Por Thaís Valverde

Em uma pesquisa rápida no Google você verá preços ainda bem salgados de Motor Homes vendidos no mercado brasileiro. Há modelos que variam de R$ 50 mil a R$ 600 mil ou mais, dependendo do tamanho e das mordomias. Para realizar o sonho de ter uma casa sobre rodas, muitas pessoas acabam fazendo adaptações em veículos para então viver na estrada.

O modelo Kombi, da Volkswagen – que não é mais produzida desde 2013, é um dos queridinhos de quem vive sem endereço fixo. O casal de fotógrafos Sandra Doyama e Cristiano Lorenzoni escolheu uma Kombi e a transformaram na protagonista do seu novo projeto de vida: o Viagem Kombinada. A proposta é percorrer todas as regiões brasileiras pelos próximos cinco anos, realizando pequenos documentários sobre a cultural de cada local.

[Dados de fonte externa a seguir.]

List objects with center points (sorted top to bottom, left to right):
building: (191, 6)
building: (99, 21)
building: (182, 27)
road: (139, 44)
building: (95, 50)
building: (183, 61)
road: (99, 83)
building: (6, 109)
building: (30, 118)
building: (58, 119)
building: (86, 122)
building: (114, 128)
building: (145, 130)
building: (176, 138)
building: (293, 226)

Antes de trocarem um apartamento em São Paulo por uma Kombi, o casal mantinha carreiras tradicionais nas áreas de arquitetura e engenharia. Conhecimentos que foram fundamentais para realizarem a adaptação do veículo. Com a venda de um carro, foram investidos cerca de R$ 30 mil na Kombi Beatriz – o nome significa bem-aventurada e viajante.

Para manter o novo estilo de vida, além de se desfazer de grandes bens, o casal está montando uma loja virtual de produtos do projeto. “Essa é uma das bases para o equilíbrio econômico, onde venderemos camisetas, fotos, ensaios fotograficos, etc”, explica Cristiano. Antes mesmo de encarar de fato a vida na estrada, o casal já conquista fãs nas redes sociais. Hoje já são quase seis mil seguidores no Instagram.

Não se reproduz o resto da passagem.